Why build a convivial home....
Whether it be Chinese-Are-Superior Mothers or French-Are-Superior Mothers, these foreign parenting-commentators point out that American mothers are afraid to be in charge, and that’s why they raise hellions. That is a particular side of the ditch, but it is not my temptation.
My husband and I are both rather authoritative parents, and happy and comfortable being so. My mom was a “mean mom,” not afraid to make unpopular decisions or enforce them. She told me (and I needed to be told), “I am the mom; I am in charge. When you are the mom, then you will be in charge.” And now here I am.
So I don’t play Legos or build with blocks on the floor with my kids, and I don’t feel guilty about it. That’s what I gave them siblings for, after all. I don’t run around at the parks with them. I let them loose and sit and read or chat with a friend.
When it is play-time, it is free-play. They must learn to be self-directed and independent rather than requiring entertainment or direction or organization. I do wipe noses, arbitrate squabbles (sometimes), retrieve stuck toys (well, sometimes), and of course change diapers.
I guess I’m just not so much a “spend quality time alongside each child” mom. We are always around each other and the quality time happens in unexpected places amidst the quantity time. We all just do life, and we do it together.
At least, that’s what I tell myself.
But the reality is that that those potential quality moments are easily ignored. I’m here all the time, after all, so isn’t it then too much to interrupt my own plans and projects and thoughts if I get a chance of them?

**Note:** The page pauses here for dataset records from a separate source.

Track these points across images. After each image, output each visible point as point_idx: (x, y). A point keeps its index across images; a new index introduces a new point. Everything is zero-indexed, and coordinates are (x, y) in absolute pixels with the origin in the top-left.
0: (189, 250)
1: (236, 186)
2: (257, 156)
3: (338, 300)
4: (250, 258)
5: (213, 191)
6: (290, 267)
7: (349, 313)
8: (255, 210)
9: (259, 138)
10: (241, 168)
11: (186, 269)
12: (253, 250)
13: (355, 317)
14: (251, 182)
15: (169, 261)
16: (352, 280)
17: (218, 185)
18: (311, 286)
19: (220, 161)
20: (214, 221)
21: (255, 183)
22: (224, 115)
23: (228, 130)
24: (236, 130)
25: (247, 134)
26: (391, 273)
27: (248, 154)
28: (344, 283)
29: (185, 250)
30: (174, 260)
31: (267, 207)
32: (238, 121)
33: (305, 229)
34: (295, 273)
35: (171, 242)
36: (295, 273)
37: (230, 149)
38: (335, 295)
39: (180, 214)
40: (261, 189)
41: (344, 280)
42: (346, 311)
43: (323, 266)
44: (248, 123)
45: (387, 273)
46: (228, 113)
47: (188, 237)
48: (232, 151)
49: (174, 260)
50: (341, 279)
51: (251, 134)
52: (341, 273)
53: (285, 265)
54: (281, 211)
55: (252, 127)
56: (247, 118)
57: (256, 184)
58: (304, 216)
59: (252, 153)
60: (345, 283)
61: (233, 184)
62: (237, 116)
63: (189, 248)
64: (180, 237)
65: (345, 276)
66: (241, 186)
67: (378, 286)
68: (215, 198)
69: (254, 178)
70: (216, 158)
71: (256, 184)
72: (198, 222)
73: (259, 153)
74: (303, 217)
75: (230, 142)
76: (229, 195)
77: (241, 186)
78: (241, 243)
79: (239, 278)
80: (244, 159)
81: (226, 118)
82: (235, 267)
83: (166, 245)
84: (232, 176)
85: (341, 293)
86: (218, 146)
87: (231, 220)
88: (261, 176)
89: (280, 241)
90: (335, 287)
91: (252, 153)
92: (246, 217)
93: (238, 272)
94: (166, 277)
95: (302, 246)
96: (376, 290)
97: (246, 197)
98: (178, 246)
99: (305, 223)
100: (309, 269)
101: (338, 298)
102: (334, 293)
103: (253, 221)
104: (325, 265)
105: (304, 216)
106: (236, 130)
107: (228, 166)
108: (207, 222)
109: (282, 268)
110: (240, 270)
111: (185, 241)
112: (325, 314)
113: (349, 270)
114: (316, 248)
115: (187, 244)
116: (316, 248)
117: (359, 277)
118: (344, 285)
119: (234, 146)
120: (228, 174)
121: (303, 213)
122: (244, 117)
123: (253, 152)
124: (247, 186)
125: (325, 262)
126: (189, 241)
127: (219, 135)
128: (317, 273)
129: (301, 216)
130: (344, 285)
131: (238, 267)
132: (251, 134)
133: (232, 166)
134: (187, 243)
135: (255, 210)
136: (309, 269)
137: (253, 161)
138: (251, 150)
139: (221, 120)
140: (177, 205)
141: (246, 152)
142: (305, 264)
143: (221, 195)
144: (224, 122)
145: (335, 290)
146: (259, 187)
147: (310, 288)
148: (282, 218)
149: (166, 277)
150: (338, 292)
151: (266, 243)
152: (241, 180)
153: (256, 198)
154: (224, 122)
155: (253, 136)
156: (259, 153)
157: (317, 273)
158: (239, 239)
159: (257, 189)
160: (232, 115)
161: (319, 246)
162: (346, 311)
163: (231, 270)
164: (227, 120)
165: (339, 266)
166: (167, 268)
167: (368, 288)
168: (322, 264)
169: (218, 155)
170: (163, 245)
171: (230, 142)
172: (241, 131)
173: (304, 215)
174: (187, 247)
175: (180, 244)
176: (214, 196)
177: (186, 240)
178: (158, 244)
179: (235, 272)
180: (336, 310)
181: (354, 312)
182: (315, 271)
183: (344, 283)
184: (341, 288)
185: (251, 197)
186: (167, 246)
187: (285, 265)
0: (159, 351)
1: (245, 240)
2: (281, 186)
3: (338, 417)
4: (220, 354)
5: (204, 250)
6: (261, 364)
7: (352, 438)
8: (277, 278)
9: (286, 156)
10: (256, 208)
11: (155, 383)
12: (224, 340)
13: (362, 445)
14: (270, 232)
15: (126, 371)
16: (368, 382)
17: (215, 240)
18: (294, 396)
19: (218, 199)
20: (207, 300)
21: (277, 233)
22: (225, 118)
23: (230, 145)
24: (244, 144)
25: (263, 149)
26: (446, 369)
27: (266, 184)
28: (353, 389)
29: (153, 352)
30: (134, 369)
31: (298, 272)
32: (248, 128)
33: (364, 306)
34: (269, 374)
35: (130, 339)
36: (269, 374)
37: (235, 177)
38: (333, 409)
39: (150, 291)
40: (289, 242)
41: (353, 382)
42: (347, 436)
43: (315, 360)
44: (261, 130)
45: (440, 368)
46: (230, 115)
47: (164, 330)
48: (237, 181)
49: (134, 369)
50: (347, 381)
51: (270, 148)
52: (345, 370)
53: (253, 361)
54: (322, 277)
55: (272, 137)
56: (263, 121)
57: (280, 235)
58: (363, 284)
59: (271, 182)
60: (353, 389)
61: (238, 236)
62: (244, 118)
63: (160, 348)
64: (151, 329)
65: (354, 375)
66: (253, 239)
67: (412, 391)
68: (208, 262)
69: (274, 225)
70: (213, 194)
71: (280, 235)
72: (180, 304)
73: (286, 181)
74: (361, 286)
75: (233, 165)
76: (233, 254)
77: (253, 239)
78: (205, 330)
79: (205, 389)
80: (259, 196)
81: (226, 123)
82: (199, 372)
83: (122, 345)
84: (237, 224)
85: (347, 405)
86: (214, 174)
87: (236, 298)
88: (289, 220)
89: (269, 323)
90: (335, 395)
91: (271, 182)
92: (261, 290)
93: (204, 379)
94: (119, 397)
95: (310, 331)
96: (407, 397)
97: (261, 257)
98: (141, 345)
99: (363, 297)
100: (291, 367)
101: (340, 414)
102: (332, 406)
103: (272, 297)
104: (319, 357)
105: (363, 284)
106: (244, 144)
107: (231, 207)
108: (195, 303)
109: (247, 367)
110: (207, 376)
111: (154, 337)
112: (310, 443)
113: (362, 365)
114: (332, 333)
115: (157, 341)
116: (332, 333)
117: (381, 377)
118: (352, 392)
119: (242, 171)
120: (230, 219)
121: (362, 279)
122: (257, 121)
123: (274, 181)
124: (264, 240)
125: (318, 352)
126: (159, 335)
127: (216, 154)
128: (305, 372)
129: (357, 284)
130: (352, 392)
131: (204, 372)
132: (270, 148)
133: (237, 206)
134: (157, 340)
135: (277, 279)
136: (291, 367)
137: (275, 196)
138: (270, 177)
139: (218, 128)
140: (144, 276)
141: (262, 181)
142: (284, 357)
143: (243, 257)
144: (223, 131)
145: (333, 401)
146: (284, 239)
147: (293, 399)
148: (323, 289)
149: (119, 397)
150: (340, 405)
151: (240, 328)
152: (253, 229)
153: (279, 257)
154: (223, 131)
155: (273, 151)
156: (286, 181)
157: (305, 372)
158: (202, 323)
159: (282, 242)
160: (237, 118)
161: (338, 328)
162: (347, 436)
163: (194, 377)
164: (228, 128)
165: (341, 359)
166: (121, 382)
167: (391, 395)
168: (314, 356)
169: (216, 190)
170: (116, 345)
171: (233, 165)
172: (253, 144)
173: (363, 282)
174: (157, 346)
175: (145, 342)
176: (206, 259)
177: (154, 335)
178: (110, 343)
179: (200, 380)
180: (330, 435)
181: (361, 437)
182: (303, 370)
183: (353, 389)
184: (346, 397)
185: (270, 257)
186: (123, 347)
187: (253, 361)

I have lived all my life alongside small children, and I am quite accomplished at ignoring them and feeling too often like they are nuisances who really should just leave me alone already.
Because of my own temptations and weaknesses, I need to focus not on my authority, but on my children’s individuality, personality, humanity. I need to find ways to build in pauses and conversations, taking the time to see and hear each one of my children.
They are not little extensions of myself. They are each their own persons, each needing to be known and loved in their own right, individually.
I spent about a year mentally arguing and fighting with myself over the strategies I am only beginning to implement. I finally caved, knowing they were the right things for us to do, whether or not I wanted to.
Giving up your own rights and expectations is, after all, the beginning and the end of love. And it is loving my children that I need to do more and do better.